Context: The literature contains a large number of potential biases in the evaluation of diagnostic tests. Strict application of appropriate methodological criteria would invalidate the clinical application of most study results.
Objective: To empirically determine the quantitative effect of study design shortcomings on estimates of diagnostic accuracy.
Design and setting: Observational study of the methodological features of 184 original studies evaluating 218 diagnostic tests. Meta-analyses on diagnostic tests were identified through a systematic search of the literature using MEDLINE, EMBASE, and DARE databases and the Cochrane Library (1996-1997). Associations between study characteristics and estimates of diagnostic accuracy were evaluated with a regression model.

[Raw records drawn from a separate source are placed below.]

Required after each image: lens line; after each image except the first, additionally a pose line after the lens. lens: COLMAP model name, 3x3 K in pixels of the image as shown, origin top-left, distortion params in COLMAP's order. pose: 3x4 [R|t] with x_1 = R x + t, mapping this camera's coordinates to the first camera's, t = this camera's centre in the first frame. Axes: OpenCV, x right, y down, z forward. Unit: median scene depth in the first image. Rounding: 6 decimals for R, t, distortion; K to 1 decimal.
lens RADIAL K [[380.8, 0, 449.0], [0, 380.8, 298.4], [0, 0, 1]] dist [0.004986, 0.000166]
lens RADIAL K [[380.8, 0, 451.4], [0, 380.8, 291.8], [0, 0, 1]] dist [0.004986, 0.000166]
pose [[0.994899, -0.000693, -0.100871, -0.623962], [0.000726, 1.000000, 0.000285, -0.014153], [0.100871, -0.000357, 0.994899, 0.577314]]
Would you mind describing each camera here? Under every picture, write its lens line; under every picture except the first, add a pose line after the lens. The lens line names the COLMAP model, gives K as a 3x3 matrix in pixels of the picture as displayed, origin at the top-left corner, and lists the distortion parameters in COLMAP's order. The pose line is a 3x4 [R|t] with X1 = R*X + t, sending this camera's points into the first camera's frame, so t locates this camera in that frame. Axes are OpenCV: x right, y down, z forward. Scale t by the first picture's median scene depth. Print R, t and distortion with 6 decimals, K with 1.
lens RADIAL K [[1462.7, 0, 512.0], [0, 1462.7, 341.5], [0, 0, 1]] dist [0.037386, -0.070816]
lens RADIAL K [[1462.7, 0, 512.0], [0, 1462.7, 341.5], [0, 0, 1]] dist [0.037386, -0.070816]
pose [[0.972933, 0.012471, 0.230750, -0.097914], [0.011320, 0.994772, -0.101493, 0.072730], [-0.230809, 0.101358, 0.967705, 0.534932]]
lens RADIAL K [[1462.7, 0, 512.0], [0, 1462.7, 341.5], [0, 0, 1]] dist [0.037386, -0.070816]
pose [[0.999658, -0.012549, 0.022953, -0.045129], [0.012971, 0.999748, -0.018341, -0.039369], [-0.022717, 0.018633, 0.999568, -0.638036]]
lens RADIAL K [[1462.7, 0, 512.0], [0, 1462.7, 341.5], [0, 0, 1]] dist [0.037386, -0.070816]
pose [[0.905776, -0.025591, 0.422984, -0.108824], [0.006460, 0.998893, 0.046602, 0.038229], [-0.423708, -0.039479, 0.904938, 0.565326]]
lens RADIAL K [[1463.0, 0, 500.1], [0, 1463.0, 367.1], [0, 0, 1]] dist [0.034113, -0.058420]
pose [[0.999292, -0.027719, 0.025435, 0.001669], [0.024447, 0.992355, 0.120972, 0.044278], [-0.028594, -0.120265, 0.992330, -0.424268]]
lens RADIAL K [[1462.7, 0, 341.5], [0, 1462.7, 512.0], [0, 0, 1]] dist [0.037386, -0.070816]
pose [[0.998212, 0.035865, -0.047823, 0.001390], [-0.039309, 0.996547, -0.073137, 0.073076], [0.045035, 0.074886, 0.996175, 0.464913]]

Main outcome measures: Relative diagnostic odds ratio (RDOR), which compared the diagnostic odds ratios of studies of a given test that lacked a particular methodological feature with those without the corresponding shortcomings in design.
Results: Fifteen (6.8%) of 218 evaluations met all 8 criteria; 64 (30%) met 6 or more. Studies evaluating tests in a diseased population and a separate control group overestimated the diagnostic performance compared with studies that used a clinical population (RDOR, 3.0; 95% confidence interval [CI], 2.0-4.5). Studies in which different reference tests were used for positive and negative results of the test under study overestimated the diagnostic performance compared with studies using a single reference test for all patients (RDOR, 2.2; 95% CI, 1.5-3.3). Diagnostic performance was also overestimated when the reference test was interpreted with knowledge of the test result (RDOR, 1.3; 95% CI, 1.0-1.9), when no criteria for the test were described (RDOR, 1.7; 95% CI, 1.1-2.5), and when no description of the population under study was provided (RDOR, 1.4; 95% CI, 1.1-1.7).
Conclusion: These data provide empirical evidence that diagnostic studies with methodological shortcomings may overestimate the accuracy of a diagnostic test, particularly those including nonrepresentative patients or applying different reference standards.